Your equation now becomes 3.2 * 10^(-10) = (y)(4y^2) / (0.140 - 2y)^2.
Step 2: Multiply both sides of the equation by (0.140 - 2y)^2.
- This will remove the denominator.
You now have: (0.140 - 2y)^2 * 3.2 * 10^(-10) = (y)(4y^2).
Step 3: Multiply out both sides of the equation to distribute the terms.
- Apply the distributive property to both sides.
This gives you: (0.140 - 2y)(0.140 - 2y)(3.2 * 10^(-10)) = (y)(4y^2).
Step 4: Simplify the expression on both sides.
- Expand the left side of the equation by multiplying (0.140 - 2y)(0.140 - 2y) using the FOIL method.
You will have two terms in the expansion: (0.140 * 0.140) - (2y * 0.140) - (2y * 0.140) + (2y * 2y).
Simplify each term: 0.0196 - 0.28y - 0.28y + 4y^2 = (y)(4y^2).
Combine like terms: 0.0196 - 0.56y + 4y^2 = 4y^3.
Step 5: Rearrange the equation and set it equal to zero.
- Move the terms to one side of the equation to create a quadratic equation.
- Set the equation equal to zero to solve for Y.
You will have: 4y^3 - 4y^2 + 0.56y - 0.0196 = 0.
Step 6: Use numerical methods or factorization to solve for Y.
- The resulting equation is a cubic equation, which may require numerical methods or factoring to find the solutions.
- One approach is to use numerical methods such as the Newton-Raphson method or the bisection method to approximate the roots of the equation.

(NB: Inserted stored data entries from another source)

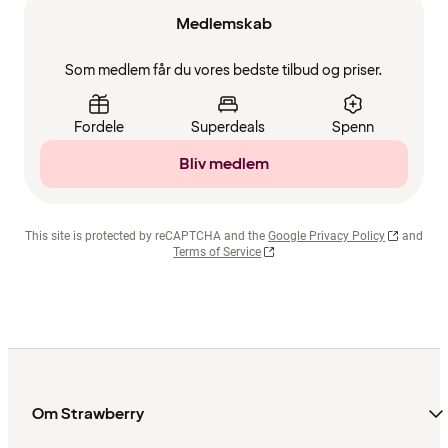
Medlemskab
Som medlem får du vores bedste tilbud og priser.
Fordele
Superdeals
Spenn
Bliv medlem
This site is protected by reCAPTCHA and the
Google Privacy Policy
and
Terms of Service
Om Strawberry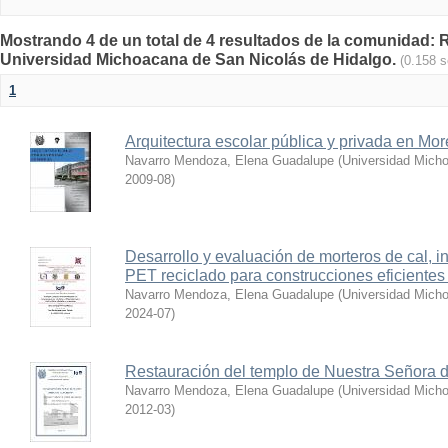
Mostrando 4 de un total de 4 resultados de la comunidad: Re
Universidad Michoacana de San Nicolás de Hidalgo.
(0.158 
1
Arquitectura escolar pública y privada en Mor
Navarro Mendoza, Elena Guadalupe
(
Universidad Micho
2009-08
)
Desarrollo y evaluación de morteros de cal, i
PET reciclado para construcciones eficientes
Navarro Mendoza, Elena Guadalupe
(
Universidad Micho
2024-07
)
Restauración del templo de Nuestra Señora d
Navarro Mendoza, Elena Guadalupe
(
Universidad Micho
2012-03
)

- Another approach is to factor if possible. However, cubic equations do not always have rational roots that can be easily factored.
Unfortunately, solving the cubic equation exactly may be difficult, and it may require advanced mathematical techniques or the use of software or calculators specifically designed to solve these types of equations.